Собирайтесь, доктора!
Собирайтесь, лаборанты,
Кандидаты, аспиранты!
Все доходы прокучу, всех по морю прокачу.
Тут такое закрутилось,
Небо сине замутилось,
По полям разнесся гром!
ГЕОХИ за ИЗМИРАНом,
ИЗМИРАН за ИОАНом,
ИОАН за кораблем,
Все несется, и кружится, и вертится колесом.
По проторенной стезе
Вслед за ними ИФеЗе.
Все хотят по морю плавать,
Все хотят страну прославить,
Сине море изучать и валюту получать.
ИОАН — это наш институт, Институт океанологии Академии наук. Другие аббревиатуры — другие институты.
Сегодня в десять часов утра началось первое заседание научно-технического совета — аналога ученого совета института. В кают-компании повесили большую грифельную доску; Ростислав Озмидов, начальник экспедиции в первой половине рейса, поскольку Андрей Монин присоединится к экспедиции только в Занзибаре, объявил, что о готовности техники к началу работ доложит Вадим Пака.
Обыкновенное заседание напоминало сцену из пьесы.

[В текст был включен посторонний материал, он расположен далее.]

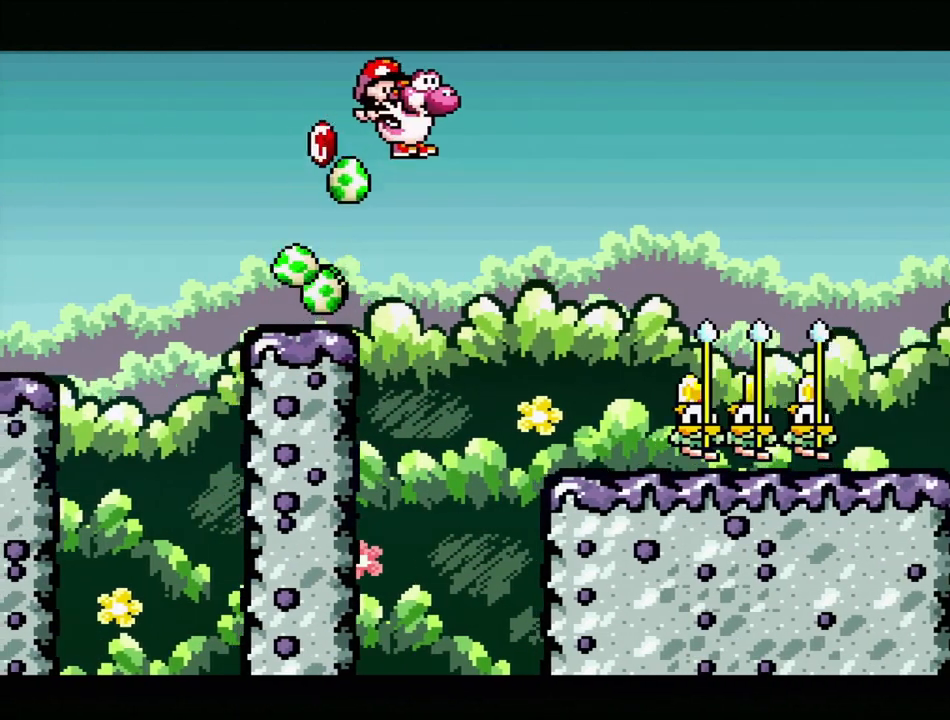
{"buttons": ["Y"], "events": [[117, "B", "down"], [217, "B", "up"], [333, "Y", "up"], [467, "Y", "down"]]}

Своим скрытым внутренним накалом, обещанием столкновений темпераментов и точек зрения. Речи держали Виктор Нейман, начальник отряда гидрологов, начальник метеорологического (моего) отряда Юрий Шишков, начальник отряда биологов Лариса Анатольевна Пономарева, Виктор Беляев, начальник отряда математической обработки. Проступили первые контуры характеров. «Заостряю внимание руководства, — сказал Беляев, — что в Филиппинах наш основной полигон, он через несколько дней, без изменения фонового поля скоростей нам не обойтись, а готовы мы к этому?» Юра Миропольский, серьезный, рыжий, молодой, по всему будущий известный ученый, задал Паке вопросов десять, конкретных и въедливых. Заседание продолжалось ровно час. Драматургические сравнения не выходили у меня из головы.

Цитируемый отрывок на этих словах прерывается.